[HarfBuzz] Unified Text Layout Engine?

Fri Feb 2 05:59:35 PST 2007

On Thursday 01 February 2007 21:20, Andreas Vox wrote:
> Am 01.02.2007 um 20:38 schrieb Eric Mader:
> > Hi Behdad,
> >
> > The ICU LayoutEngine uses an abstract base class to represent fonts
> > and so is independent of any particular font format or OS. (Though
> > the model in the base class assumes that a font contains tables w/
> > four-byte names. ;-)
> >
> > I've thought for some time that the Indic shaper code in ICU is too
> > fragile. When I wrote it, I though I could get away with a single
> > routine to analyze and tag all Indic scripts. Since then, I've
> > found out that there are lots of script-specific exceptions and
> > it's sometimes hard to fix one script without breaking any of the
> > others...
> >
> > A couple of years ago I talked w/ Owen Taylor about rewriting the
> > code to have a (potentially) different shaper for each script. At
> > that time I thought that almost all the bugs were fixed and it
> > wasn't worth the effort. Subsequent experience has shown this
> > belief to be optimistic. :-)
>
> So if neither Pango nor ICU like their own Indic shapers, maybe Qt
> can provide
> theirs? Is their any news regarding copyright transfer?

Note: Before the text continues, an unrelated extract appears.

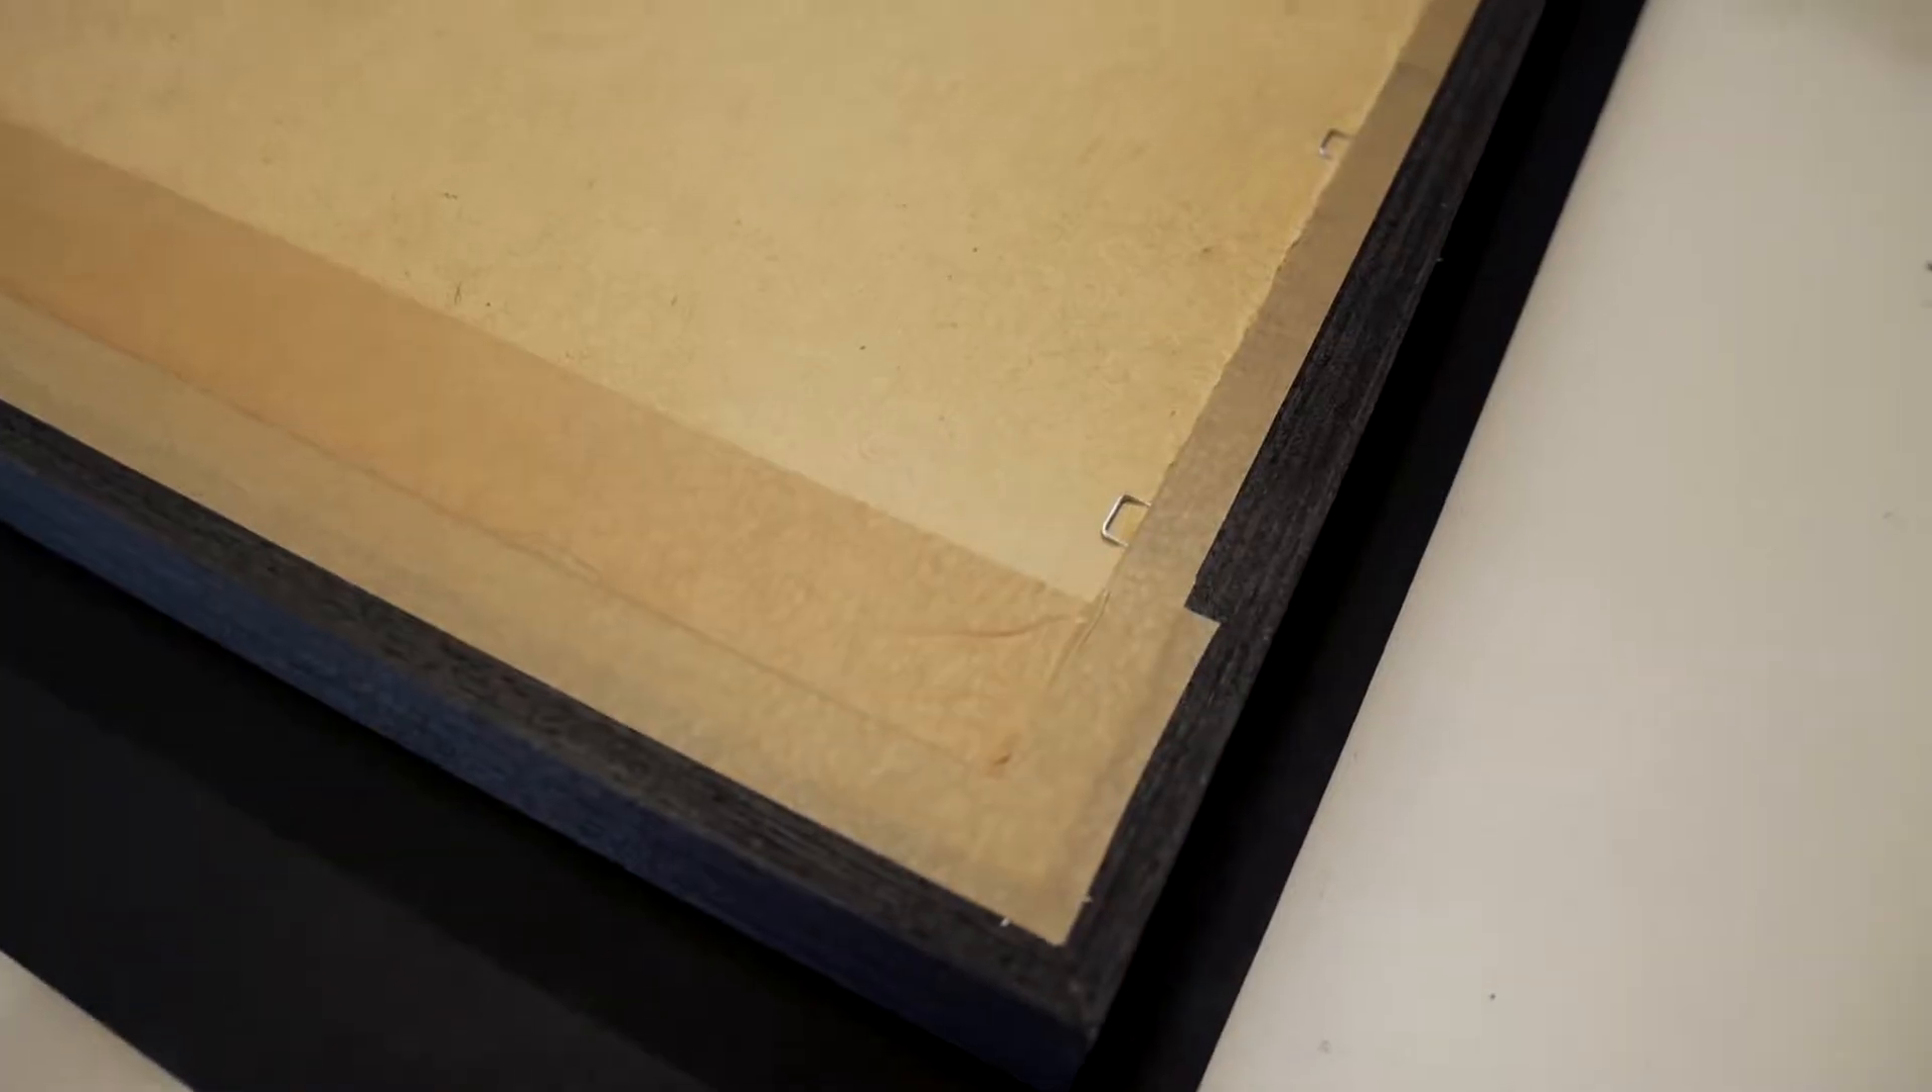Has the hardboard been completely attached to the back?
Yes.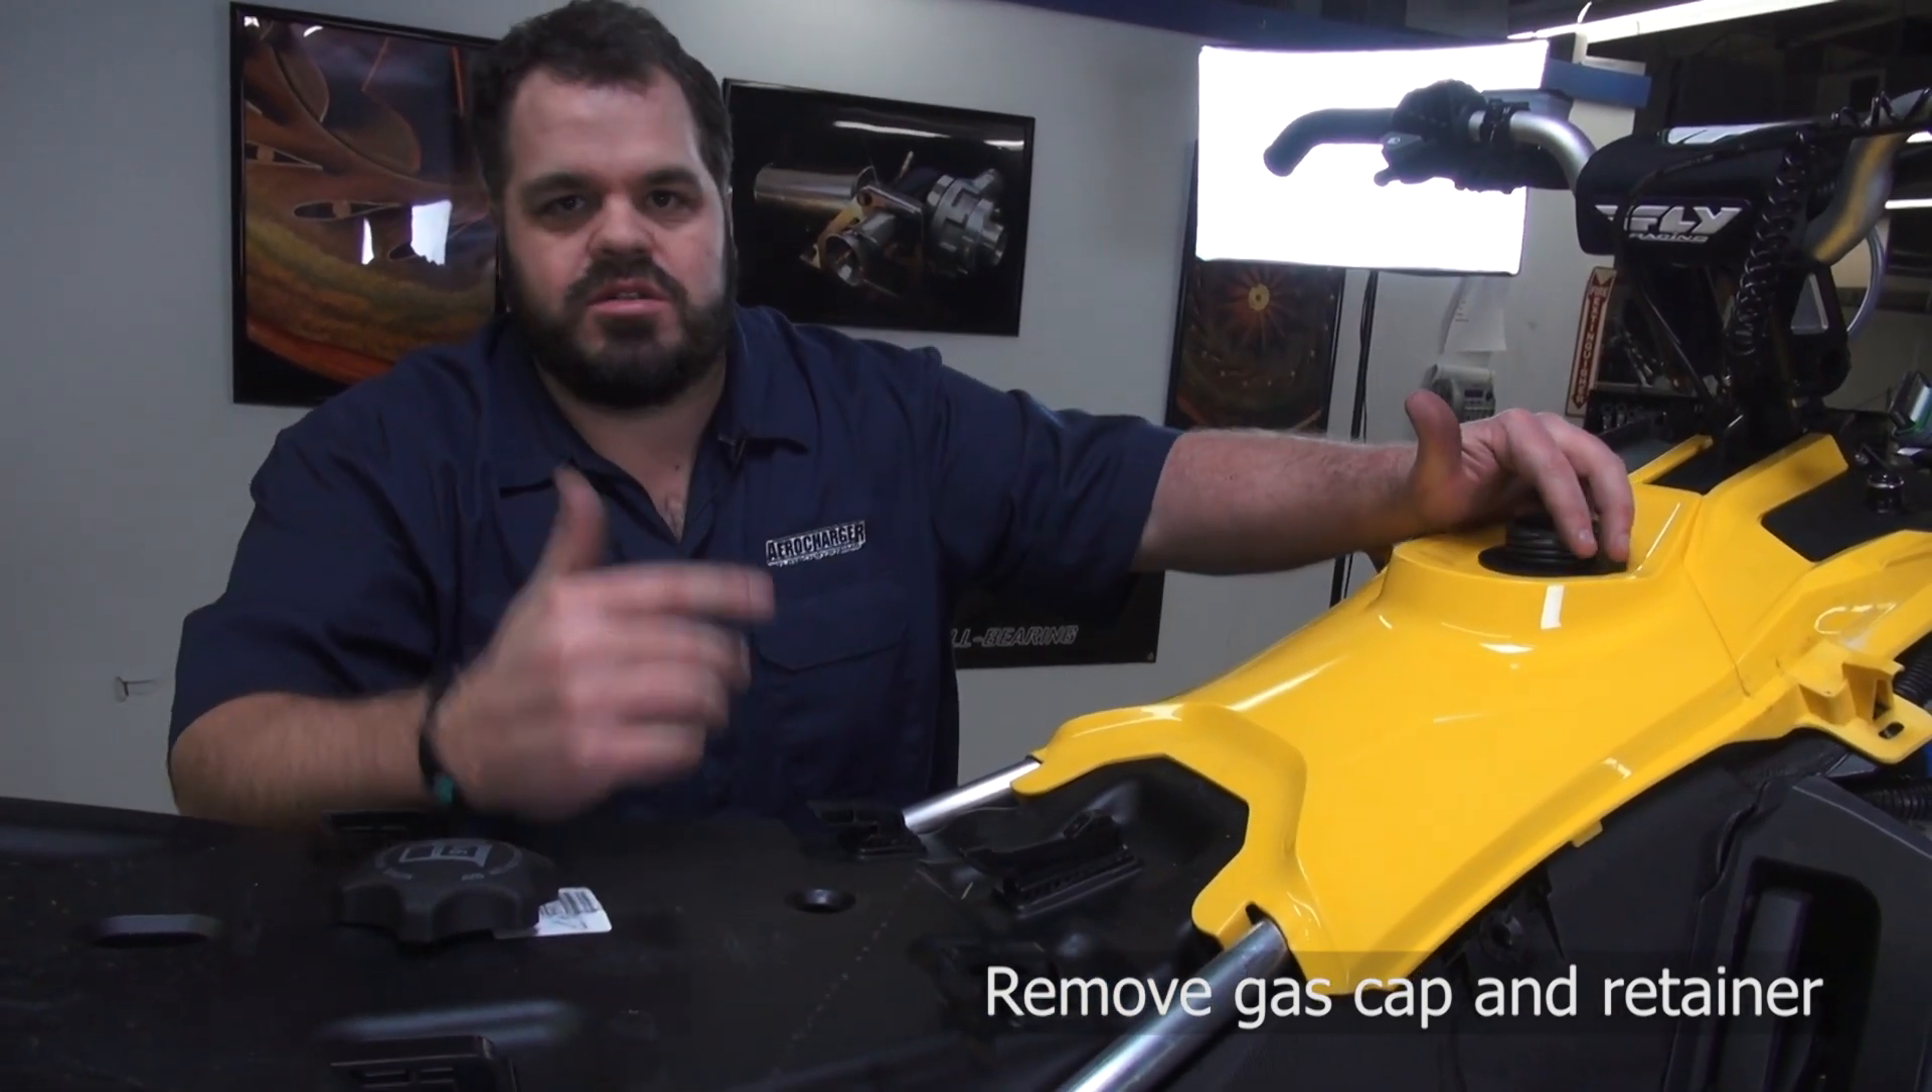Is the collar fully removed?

We are absolutely willing to do so. It's not even a legal issue here, just a 
matter of finding the time to do the work. Things have unfortunately been a 
bit more busy than we expected here in the last month.

Simon and myself just need to find a few days of time to sit down and do the 
actual work. 

> > As you probably know, Microsoft changed the spec. for Indic
> > OpenType fonts for Vista. As soon as they publish the new spec.
> > we'll  have to adapt our shaper to deal with the new fonts. I don't
> > know all the details of what's required yet, but it looks like the
> > shaper may have to "probe" the 'GSUB' table w/ trial lookups to
> > determine, for example, which characters have pre- and post-base
> > forms.
>
> Does MS have a rationale for this change?
>
> > The ICU LayoutEngine has a few other tricks in it that HarfBuzz
> > might want. For example, it uses a "canned" 'GSUB' table to do
> > presentation form based shaping of Arabic text if there's no 'GSUB'
> > table in the font.
>
> Sounds cool.
>
> > There's some similar code the deal with canonical forms. For
> > example, if the input text contains "a" followed by umlaut and the
> > font contains an a-umlaut glyph, it will substitute that. Also, if
> > the input text contains an a-umlaut character and the font does not
> > have a glyph for a-umlaut, it will substitute an "a" followed by an
> > umlaut. This produces better rendering of the "basic" scripts if
> > there's no 'GSUB' table.
>
> That's also a canned GSUB table?
>
> I think canned tables would be easy to integrate with HarfBuzz since
> presumely they don't contain ICU specific data structures...?

Probably. Doing Arabic and ligatures by canned tables is a nice way of 
handling them. It avoid having two separate codepaths for opentype and non 
opentype fonts. Once we have the shapers in harfbuzz it should be rather 
simple to add some canned tables for default handling.

Cheers,
Lars